Wednesday: Raven loses her bathroom privileges

I realized this week that my bathroom didn’t smell the way it always does, which is soapy and fresh and lady-like (most of the time, until Ken uses it, which ticks me off because he has his own bathroom and it’s not my fault that mine is closer to our bed). No, it smelled of cat urine. I have a litter box in the corner for Raven to supplement the one downstairs (for a tiny cat, she has a major output) but Ken cleans it out every day, so it’s never been a problem. But by Wednesday, it smelled less like my bathroom and more like an outhouse in the middle of a forest that only cats used, and because only cats used it, it never got cleaned, because they’re cats. This is sometimes called circular logic, but if you’re a cat owner, you will totally get it. At any rate, I got really fed up, and decided to replace the whole litter box, you know, just throw it all in the garbage and buy a new one. So I tossed it all in a big black garbage bag, and put it outside. Then I went back into my bathroom and everything still reeked. I sniffed around and realized then to my horror that the rug next to my bathtub was the source of the odour. It was a cat piss nightmare. I threw it out the nearest door, sprayed the floor with bleach, then waited. Sure enough, about 15 minutes later, the little diva came strolling in. She walked to the middle of the room, turned towards the litter box, then did a double-take when she realized it was gone and that there was a lovely wastebasket in its place.
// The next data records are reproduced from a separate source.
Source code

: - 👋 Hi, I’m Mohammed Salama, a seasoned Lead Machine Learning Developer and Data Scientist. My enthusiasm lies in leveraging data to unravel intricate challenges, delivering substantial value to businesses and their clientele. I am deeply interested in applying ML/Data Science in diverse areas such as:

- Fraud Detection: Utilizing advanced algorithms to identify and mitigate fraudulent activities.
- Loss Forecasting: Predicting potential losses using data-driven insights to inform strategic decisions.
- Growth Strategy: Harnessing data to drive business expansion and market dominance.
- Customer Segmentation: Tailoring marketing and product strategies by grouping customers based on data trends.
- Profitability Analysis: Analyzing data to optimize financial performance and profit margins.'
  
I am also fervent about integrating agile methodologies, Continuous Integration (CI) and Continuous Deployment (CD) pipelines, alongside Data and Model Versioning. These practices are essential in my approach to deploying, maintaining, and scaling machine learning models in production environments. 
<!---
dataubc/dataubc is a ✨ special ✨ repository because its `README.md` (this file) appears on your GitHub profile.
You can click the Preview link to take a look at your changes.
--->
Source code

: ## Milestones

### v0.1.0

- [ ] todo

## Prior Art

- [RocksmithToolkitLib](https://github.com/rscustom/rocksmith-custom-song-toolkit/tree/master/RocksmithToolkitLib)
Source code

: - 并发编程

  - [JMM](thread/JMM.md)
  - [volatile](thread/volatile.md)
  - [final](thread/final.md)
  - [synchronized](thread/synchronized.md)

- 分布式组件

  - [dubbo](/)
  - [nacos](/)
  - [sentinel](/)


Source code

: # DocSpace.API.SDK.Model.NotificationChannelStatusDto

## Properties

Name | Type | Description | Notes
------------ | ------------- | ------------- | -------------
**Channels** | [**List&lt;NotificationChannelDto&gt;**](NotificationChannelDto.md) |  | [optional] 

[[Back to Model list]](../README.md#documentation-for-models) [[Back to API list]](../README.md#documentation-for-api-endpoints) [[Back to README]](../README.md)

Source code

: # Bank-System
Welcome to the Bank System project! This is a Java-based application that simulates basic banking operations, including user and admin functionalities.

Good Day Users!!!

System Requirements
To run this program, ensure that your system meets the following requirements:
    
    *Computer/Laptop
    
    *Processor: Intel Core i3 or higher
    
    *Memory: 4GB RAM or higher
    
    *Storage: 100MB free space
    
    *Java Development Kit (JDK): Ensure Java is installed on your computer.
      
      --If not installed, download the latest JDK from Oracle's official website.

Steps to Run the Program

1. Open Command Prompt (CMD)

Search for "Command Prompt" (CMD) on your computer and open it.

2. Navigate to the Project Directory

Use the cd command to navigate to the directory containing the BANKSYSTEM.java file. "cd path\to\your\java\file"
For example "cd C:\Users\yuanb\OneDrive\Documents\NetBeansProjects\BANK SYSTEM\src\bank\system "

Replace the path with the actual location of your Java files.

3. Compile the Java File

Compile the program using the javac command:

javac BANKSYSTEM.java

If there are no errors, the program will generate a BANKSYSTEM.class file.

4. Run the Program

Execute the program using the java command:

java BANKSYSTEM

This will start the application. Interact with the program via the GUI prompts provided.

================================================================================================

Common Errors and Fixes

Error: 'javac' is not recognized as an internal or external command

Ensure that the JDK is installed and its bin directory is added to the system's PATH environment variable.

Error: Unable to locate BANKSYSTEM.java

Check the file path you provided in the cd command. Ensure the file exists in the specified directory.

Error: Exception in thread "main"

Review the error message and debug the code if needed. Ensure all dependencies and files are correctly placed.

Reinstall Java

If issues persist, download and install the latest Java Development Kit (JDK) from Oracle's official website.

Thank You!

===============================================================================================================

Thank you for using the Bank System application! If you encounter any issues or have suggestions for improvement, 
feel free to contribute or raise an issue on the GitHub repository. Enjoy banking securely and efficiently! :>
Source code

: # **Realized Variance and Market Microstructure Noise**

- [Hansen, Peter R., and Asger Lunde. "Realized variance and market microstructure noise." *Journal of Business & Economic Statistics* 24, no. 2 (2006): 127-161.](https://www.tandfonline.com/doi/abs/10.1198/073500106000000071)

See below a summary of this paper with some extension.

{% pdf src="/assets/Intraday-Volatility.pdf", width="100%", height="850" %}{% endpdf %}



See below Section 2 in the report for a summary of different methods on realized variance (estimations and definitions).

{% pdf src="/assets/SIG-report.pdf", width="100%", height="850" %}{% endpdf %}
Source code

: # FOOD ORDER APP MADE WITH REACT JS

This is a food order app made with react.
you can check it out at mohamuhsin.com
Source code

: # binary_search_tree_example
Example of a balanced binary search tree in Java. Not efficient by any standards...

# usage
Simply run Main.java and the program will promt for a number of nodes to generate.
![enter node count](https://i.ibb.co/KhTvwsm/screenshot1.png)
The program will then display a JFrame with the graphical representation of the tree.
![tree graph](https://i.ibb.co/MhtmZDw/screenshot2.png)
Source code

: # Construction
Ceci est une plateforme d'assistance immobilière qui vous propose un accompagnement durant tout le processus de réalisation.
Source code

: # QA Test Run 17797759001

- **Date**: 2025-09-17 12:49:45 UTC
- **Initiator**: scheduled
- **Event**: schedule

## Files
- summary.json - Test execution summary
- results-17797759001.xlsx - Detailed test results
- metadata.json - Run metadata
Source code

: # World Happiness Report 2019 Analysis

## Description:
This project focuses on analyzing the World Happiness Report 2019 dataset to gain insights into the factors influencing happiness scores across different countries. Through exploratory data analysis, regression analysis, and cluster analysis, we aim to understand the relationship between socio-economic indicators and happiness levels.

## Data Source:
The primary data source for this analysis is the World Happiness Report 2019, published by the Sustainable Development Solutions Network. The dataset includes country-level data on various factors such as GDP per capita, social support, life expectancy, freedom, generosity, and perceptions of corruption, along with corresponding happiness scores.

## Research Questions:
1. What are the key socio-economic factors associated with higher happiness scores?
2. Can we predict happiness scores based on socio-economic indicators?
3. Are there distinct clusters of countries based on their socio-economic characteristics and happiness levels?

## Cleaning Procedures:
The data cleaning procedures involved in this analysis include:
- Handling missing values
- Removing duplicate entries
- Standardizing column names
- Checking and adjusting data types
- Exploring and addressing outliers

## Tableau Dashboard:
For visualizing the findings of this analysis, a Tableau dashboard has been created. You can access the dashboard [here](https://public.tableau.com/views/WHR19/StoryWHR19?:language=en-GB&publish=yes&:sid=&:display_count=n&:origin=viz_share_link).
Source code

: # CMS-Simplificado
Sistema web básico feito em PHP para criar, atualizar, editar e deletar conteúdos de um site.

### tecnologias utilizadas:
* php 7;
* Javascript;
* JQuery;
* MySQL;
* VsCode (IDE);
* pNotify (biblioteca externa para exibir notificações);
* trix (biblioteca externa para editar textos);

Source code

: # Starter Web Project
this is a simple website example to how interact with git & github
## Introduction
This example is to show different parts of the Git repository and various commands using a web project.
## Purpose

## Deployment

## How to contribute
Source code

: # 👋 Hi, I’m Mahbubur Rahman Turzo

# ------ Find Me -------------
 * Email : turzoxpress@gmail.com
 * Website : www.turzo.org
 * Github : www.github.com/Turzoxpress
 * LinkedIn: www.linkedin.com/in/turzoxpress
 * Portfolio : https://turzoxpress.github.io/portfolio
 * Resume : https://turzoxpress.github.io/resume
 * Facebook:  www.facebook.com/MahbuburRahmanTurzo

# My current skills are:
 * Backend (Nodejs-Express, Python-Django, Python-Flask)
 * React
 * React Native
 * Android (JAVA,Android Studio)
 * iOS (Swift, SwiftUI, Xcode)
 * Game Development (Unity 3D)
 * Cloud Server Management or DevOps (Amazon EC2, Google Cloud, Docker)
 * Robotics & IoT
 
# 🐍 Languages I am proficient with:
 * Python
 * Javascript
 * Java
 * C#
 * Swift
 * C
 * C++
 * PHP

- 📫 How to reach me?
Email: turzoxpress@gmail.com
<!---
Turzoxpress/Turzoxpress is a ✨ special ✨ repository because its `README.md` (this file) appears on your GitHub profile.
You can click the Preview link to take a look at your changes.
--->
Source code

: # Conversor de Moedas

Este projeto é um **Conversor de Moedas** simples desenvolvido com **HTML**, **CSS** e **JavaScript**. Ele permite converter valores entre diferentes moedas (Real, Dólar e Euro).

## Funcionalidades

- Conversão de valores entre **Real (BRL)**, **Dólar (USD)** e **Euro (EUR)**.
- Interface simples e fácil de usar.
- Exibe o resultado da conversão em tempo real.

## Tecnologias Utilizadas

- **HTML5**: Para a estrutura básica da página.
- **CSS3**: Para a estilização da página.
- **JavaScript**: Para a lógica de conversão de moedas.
Raven: What the hell is going on? Where’s my toilet?
Me: BOTH your toilets are in the garbage. You just lost bathroom privileges for good. Raven: What are you talking about?! Why?
Me: Remember a few months ago, when you were peeing on the bathmat and I had to throw it away? I told you if you did it again, you could kiss the upstairs bathroom goodbye.
Raven: But it was cosy…
Me: Toilets aren’t supposed to be “cosy”! Besides, this was an area rug. It was low pile and definitely NOT cosy.
Raven: Yeah, but it had a nice floral pattern. It was like taking a leak outside in the garden. You could almost hear the birds chirping.
Me: If you want to hear the birds chirping, I can permanently accommodate you.
Raven (leaving): Screw you.
Me: And stay out of the closet!!

The upside, so I initially thought, was that I no longer had to keep the door partially closed and locked with a hook to prevent Titus from running in and eating the “delicious kitty candy” from the litter box. But apparently both my pets are asshats, because the next day, Titus wandered in through the now-wide open door and ripped apart the garbage. Personally, I think the cat put him up to it.